**Supplied material**

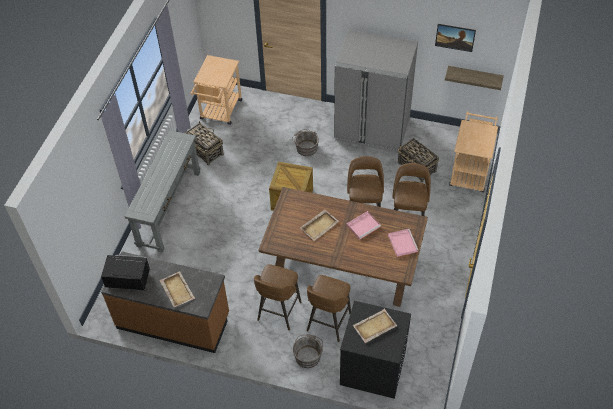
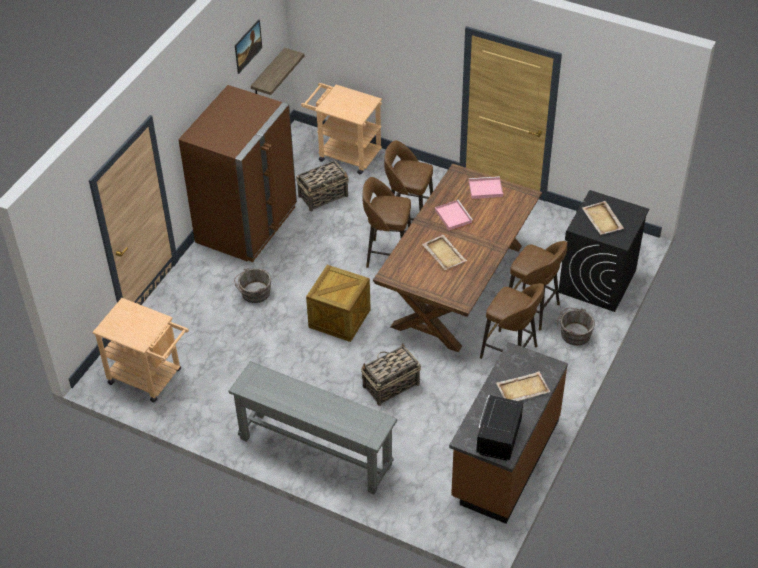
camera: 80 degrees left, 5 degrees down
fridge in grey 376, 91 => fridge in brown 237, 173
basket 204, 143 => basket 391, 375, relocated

**Directions for this task**
Could you set down the data exactly as given, minus its pictures?

**Problem solution**
camera: 80 degrees left, 5 degrees down
fridge in grey 376, 91 => fridge in brown 237, 173
basket 204, 143 => basket 391, 375, relocated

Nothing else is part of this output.